> [Work instructions]
1. Retype the part of the data exploration text that opens with the words containing "Basic usage of" and closes with "of the data.".
2. Which library does the data exploration text name for downloading, cleaning, filtering and plotting the dataset?
3. Proceed with the data exploration text, picking up after its final line.

*** Opening Text under study ***

# Data Exploration with Python and Jupyter

Basic usage of the Pandas library to download a dataset,
explore its contents, clean up missing or invalid data,
filter the data according to different criteria,
and plot visualizations of the data.

- [Part 1: Python and Jupyter](https://ssciwr.github.io/jupyter-data-exploration)
- [Part 2: Pandas with toy data](https://ssciwr.github.io/jupyter-data-exploration/pandas-toy-data.slides.html)

*** Closing Text under study ***
*** Opening Extracted information ***

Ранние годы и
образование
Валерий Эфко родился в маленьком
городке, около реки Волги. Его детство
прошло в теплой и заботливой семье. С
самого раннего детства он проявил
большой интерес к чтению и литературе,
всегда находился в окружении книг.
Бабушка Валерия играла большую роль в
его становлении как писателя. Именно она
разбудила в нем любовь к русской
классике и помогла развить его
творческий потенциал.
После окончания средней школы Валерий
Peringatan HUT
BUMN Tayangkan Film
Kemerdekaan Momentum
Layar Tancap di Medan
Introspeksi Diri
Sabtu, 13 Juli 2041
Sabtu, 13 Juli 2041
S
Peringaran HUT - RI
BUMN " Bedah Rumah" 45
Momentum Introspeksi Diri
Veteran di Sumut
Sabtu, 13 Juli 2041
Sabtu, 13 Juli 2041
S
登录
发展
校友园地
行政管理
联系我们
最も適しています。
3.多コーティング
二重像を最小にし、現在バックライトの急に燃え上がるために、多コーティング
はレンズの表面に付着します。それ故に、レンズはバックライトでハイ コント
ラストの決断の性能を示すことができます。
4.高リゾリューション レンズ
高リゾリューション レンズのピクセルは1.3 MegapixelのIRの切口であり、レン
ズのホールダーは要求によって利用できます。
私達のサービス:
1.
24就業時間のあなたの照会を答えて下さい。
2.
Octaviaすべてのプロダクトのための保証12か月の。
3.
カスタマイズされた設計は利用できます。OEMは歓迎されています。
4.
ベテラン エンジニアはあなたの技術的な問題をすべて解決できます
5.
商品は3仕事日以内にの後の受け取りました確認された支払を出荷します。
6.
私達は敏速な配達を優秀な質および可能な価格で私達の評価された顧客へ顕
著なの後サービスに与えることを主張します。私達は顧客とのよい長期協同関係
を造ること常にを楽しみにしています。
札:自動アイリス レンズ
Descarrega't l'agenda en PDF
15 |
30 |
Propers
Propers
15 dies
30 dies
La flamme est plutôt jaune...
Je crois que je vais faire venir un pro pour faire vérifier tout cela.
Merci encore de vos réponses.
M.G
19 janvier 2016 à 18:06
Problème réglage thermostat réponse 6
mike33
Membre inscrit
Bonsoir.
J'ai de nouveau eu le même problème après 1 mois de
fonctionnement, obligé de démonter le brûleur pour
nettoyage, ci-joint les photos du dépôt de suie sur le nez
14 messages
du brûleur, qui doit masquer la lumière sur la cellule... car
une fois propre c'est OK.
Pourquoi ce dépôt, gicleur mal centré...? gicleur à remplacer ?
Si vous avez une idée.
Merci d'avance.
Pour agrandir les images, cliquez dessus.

*** Closing Extracted information ***

> [Answer list]
1.
Basic usage of the Pandas library to download a dataset,
explore its contents, clean up missing or invalid data,
filter the data according to different criteria,
and plot visualizations of the data.

2. The Pandas library.

3.
- **Part 3: Pandas with real data**

*Press `Spacebar` to go to the next slide (or `?` to see all navigation shortcuts)*

# Let's download some real data

For some reason, the London Fire Brigade provides a public spreadsheet of all animal rescue incidents since 2009:

https://data.london.gov.uk/dataset/animal-rescue-incidents-attended-by-lfb

They provide a link to the dataset in csv (comma-delimited) format

In [None]:
# import the Pandas library & matplotlib for plotting

import pandas as pd
import matplotlib.pyplot as plt

In [None]:
# download a csv file with some data and convert it to a DataFrame
url = "https://data.london.gov.uk/download/animal-rescue-incidents-attended-by-lfb/8a7d91c2-9aec-4bde-937a-3998f4717cd8/Animal%20Rescue%20incidents%20attended%20by%20LFB%20from%20Jan%202009.csv"
df = pd.read_csv(url, encoding="unicode_escape")

# Sidenote

You may be wondering what this `encoding='unicode_escape'` parameter is for, and how did I know it needed to be there?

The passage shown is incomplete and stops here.